There’s a new documentary film just out called Room 237 about how a collection of film fanatics have interpreted Stanley Kubrick’s The Shining.
If you don’t know of this film, it’s from 1980 and stars Jack Nicholson and Shelley Duvall.
Jack’s character goes a bit mental and he attempts to murder his family, lifts open up and blood gushes everywhere, two girls stand around looking spooky, and it all plays out in a massive mansion in the snow.
Here at Professional Moron we’ve never been huge fans of it, perhaps it hasn’t aged too well, but some folk have become rather fanatical indeed. So much so they’ve clearly driven themselves insane from overwatching it.
In the documentary fans make increasingly bizarre interpretations, culminating in the brilliantly insane decision that The Shining is actually a message from Kubrick about how he filmed the videos to help fake the 1969 Moon landing. Indeed.
Classic Cinema Reimagined
We’ve got a number of favourite films we’ve become infatuated with, but never have we become convinced, for instance, Disney’s The Lion King was the catalyst for World War II.
However, we got to thinking and here are some of our highly rational interpretations of cinema’s classics! I say!
The Great Escape Reimagined
Some consider it a war film about POWs. Really the film is an examination about the extinction of the dinosaurs.
There’s a bit where Steve McQueen is riding a motorcycle, it’s an iconic scene, and he jumps some barbed wire fencing.
Clearly, this is mimicking the movements of a Stegosaurus trying to get out of bed on a Monday morning. We rest our case.
Jaws Reimagined
Steven Spielberg’s enduring classic can be interpreted in many ways. With good reason! Jaws is brilliant.
There are some who believe it is about a killer shark on a rampage, others (such as us here at Professional Moron) know the film to be about the success of SpongeBob Squarepants.
The shark is obviously Patrick, whilst Spongebob is Quint.
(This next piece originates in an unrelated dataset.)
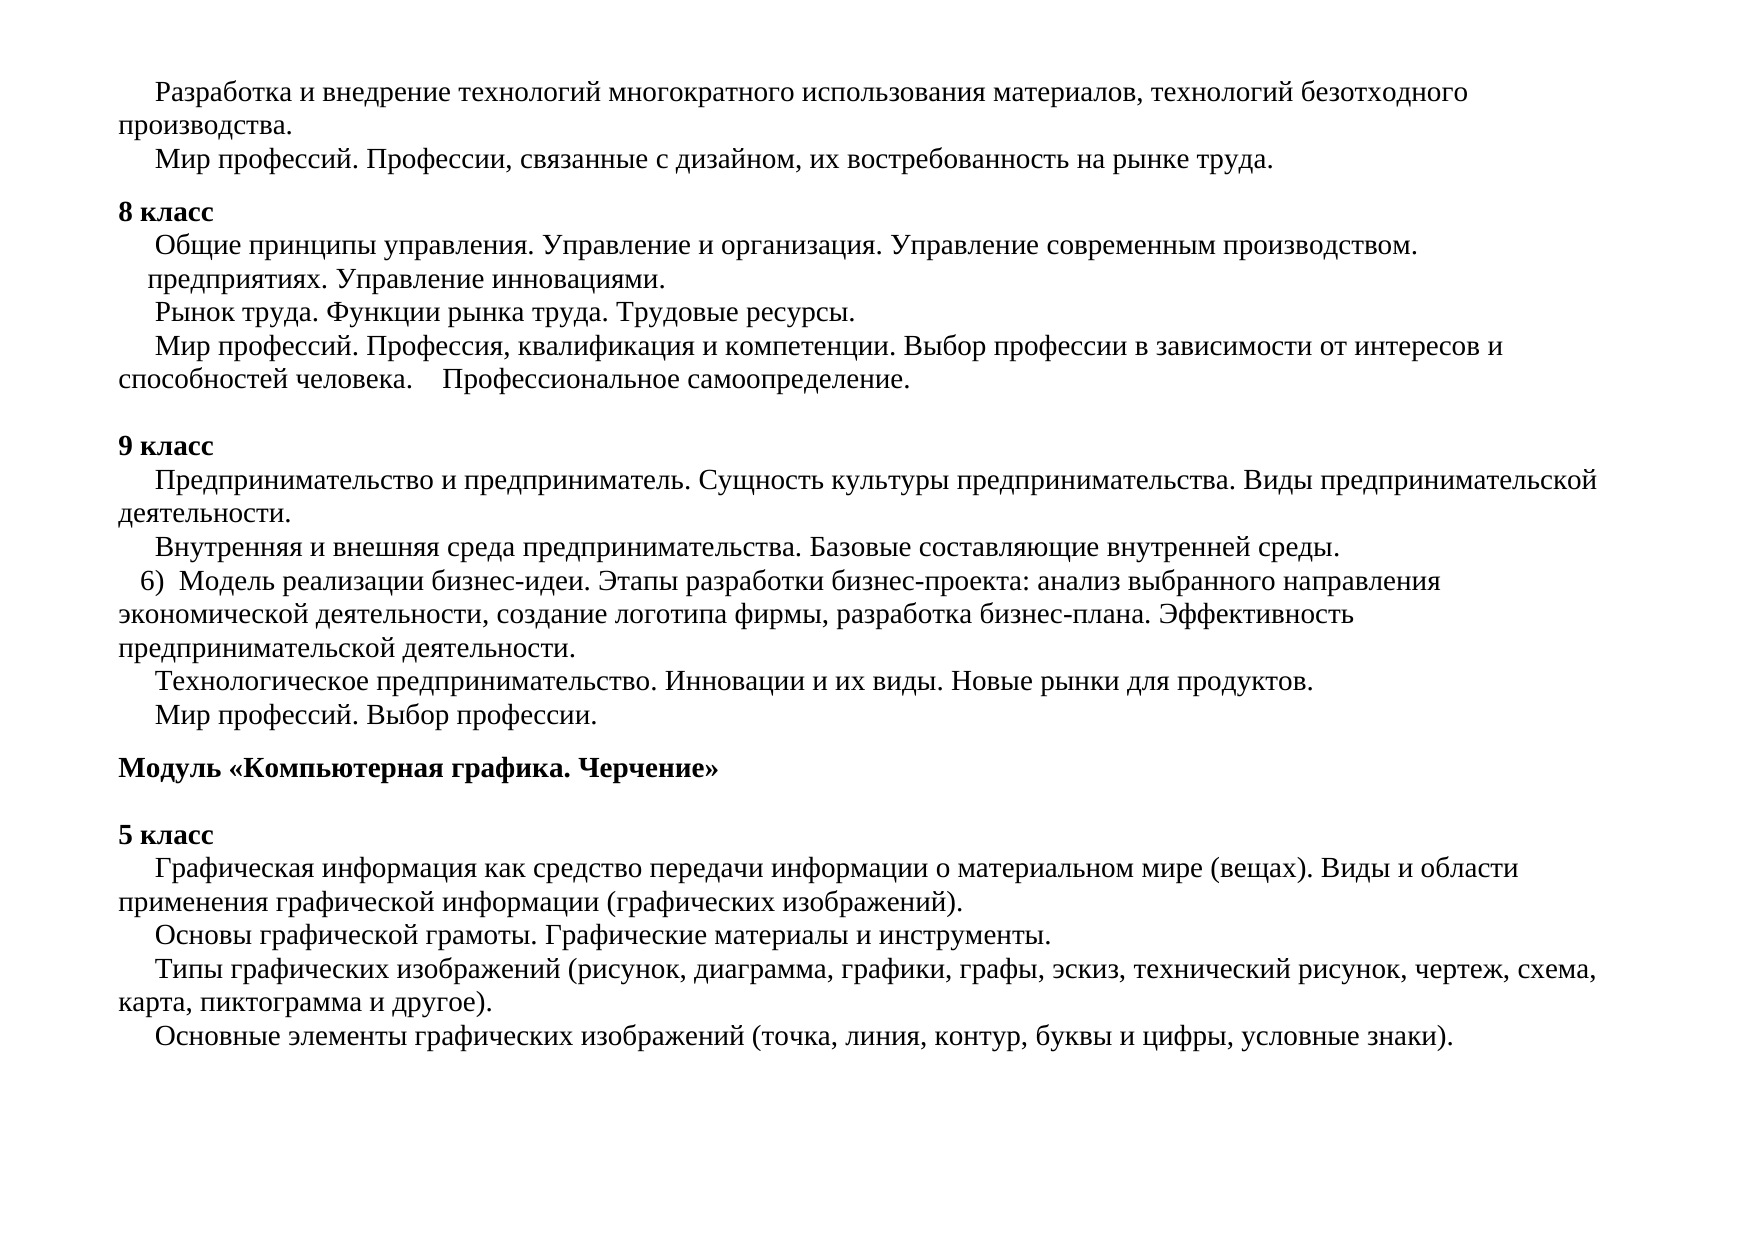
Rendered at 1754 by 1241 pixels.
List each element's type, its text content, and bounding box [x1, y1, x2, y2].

Roy Scheider is Squidward whilst Richard Dreyfuss is Sandy (the squirrel).
Jurrasic Park Reimagined
This romantic comedy pleased audiences the world over in 1993. Dr. Sam Neill falls head over heels in love with a slobbering, 30ft tall T. Rex and the duo live a very peculiar existence on the Jurassic Park island.
Obviously the plot centres around Dr. Neill’s attempts to keep this a secret from everyone else, including his pretend girlfriend Laura Dern.
Famously, one of the deleted scenes in this film is of Dr. Neill cooking a romantic dinner of dead goat for his mistress.
Bambi Reimagined
We think it’s fairly obvious this charming, if slightly harrowing, Walt Disney classic is about a killer Alien fleet hiding under the Great Barrier Reef in Australia.
The aliens have been waiting for centuries until they deem it necessary to take over the planet and force human beings to grow really enormous cabbages in huge farms (the Aliens only eat cabbages, you see).
Pulp Fiction Reimagined
Tarantino’s flick is disturbing propaganda for Communism. You only have to listen to Jules and Vincent talking about the formers’ trip to Europe to understand the sheer brevity of this situation.
Marxist dogma drips off every word, and by the film’s end there’s not a single person left unbrainwashed by the vicious lash of the communism whip (as held by Indiana Jones).
Silence of the Lambs Reimagined
In this chilling classic what is actually going on is undercover cop Dr. Hannibal Lecter is trying to prise out the truth from sadistic psychopath Clarice Starling.
The Silence of the Lambs doesn’t hold back there!
So, so obvious. He has to be a bit “full-on” to get this information (even to the extent of murdering people), but to stop a tyrant like Starling this is just collateral damage.
Star Wars Reimagined
This legendary trilogy (there were no prequels starring Natalie Portman) is so obviously about Ferdinand Magellan‘s first circumnavigation of the globe.
It was actually Juan Sebastian Elcano who completed the voyage in 1521 (Magellan was killed during the three-year trip), but the Star Wars trilogy pays homage to him in the form of Darth Vadar and co. A fitting tribute.
Lord of the Rings Reimagined
This series had nothing to do with a ring at all. The ring was merely a metaphor; the film is FILTHY propaganda for Greenpeace.
Think about it; saving stuff. Saving the ring. Saving… erm, stuff. We’ve forgotten what the plot is, but we remember there were plenty of massive trees and stuff (some of them even walking, talking trees) so this really should have been called Lord of the Hippies.
Jimi Hendrix and Pete Townshend (who are hinted at throughout the trilogy) remain tantalising off-screen presences. Pah! Get a job!